Mahkememizce 10/02/2021 tarihli celsede … Asliye Ticaret Mahkemesine talimat yazılarak davacıya ait 2014 yılından 2018 yılına kadar bütün ticari defterlerin incelenerek taraflar arasında alacak borç ilişkisinin bulunup bulunmadığının ve miktarının tespitinin aynı bilirkişiden rapor aldırılmasına karar verilmiş ve … Asliye Ticaret mahkemesince hazırlanan bilirkişi raporunda davalının sadece 2015 yıllına ait defterlerinin incelendiği, 2014, 2016, 2017 ve 2018 yollarına ait defterlerin incelenmediği anlaşılmakla; … Asliye Ticaret Mahkemesine talimat yazılarak davalıya ait 2014 yılından 2018 yılına kadar bütün ticari defterlerin incelenerek taraflar arasında alacak borç ilişkisinin bulunup bulunmadığının ve miktarının tespitinin aynı bilirkişiden rapor aldırılmasına karar verilmiştir.

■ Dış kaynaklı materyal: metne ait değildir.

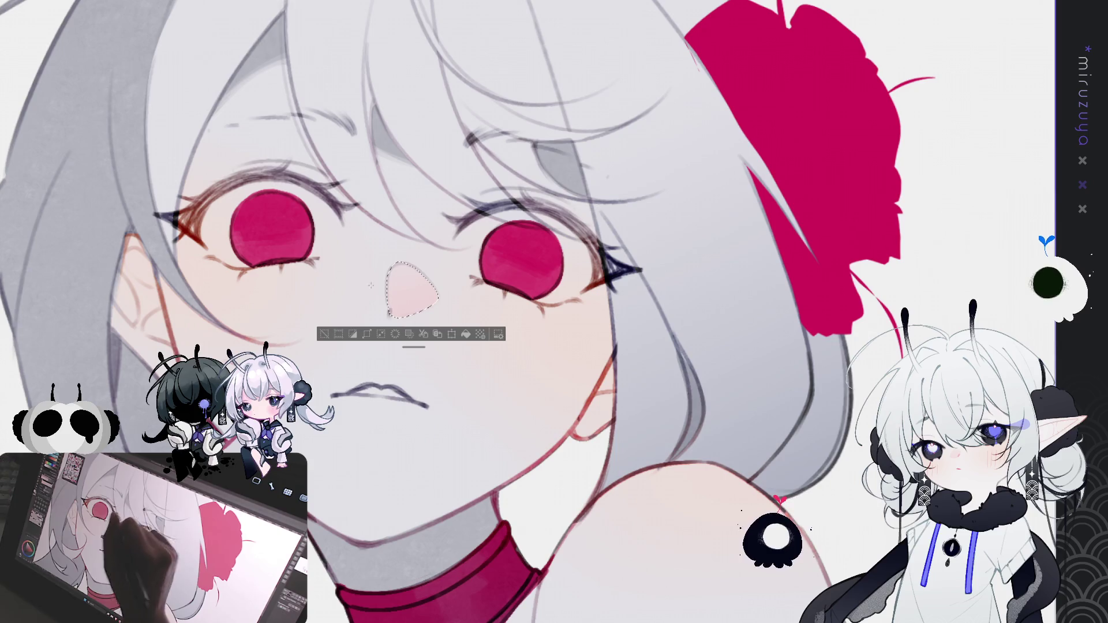
pyautogui.press('ctrl+d')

24/02/2021 tarihli … 2. Asliye Ticaret Mahkemesi aracılığıyla alınan talimat bilirkişi ek raporunda; davacı şirketin ticari defterlerinde yukarıda görüldüğü gibi davacı şirketin 20.01.2014 tarihinden itibaren başlayan ticai ilişki gereğince davalı şirket adına borç kaydettiği faturalara istinaden takip tarihi itibariyle davacı şirketin bakiye 25.975,09-TLtutarında davalı taraftan alacağının kayıtlı olduğu görüşüne varılmıştır.
03/05/2021 tarihli … Asliye Ticaret Mahkemesi aracılığıyla alınan talimat bilirkişi 2. ek raporunda; Davacı ile davalı arasında 2014 yılında alacak borç ilişkisi olduğu, davalı taraf 2014 yılı resmi defter açılış ve kapanış işlemlerin kanuni süresinde yaptırıldığı, 2016-2017-2018 resmi defterlerinin kapanış tasdiklerinin yaptırılmadığı, davalı resmi kayıtlarında davacı şirket tarafından davalı unvanına düzenlenen faturalar, davalı tarafından incelendiğinde davalının davacı şirkete borcu bulunmadığı, 63.828,83-TL ödemesi bulunduğu, davalının resmi defter kayıtlarına göre 2016 – 2017 – 2018 yılları arasında ticari alacak-borç ilişkisi bulunmadığı görüşüne varılmıştır.
Mahkememizce 15/09/2021 tarihli celsede dosyanın yeniden SMM bilirkişiye verilerek talimat bilirkişi raporları arasındaki çelişkinin ve borç ilişkisinin giderilmesi hususunda yeniden rapor düzenlenmesine karar verilmiştir.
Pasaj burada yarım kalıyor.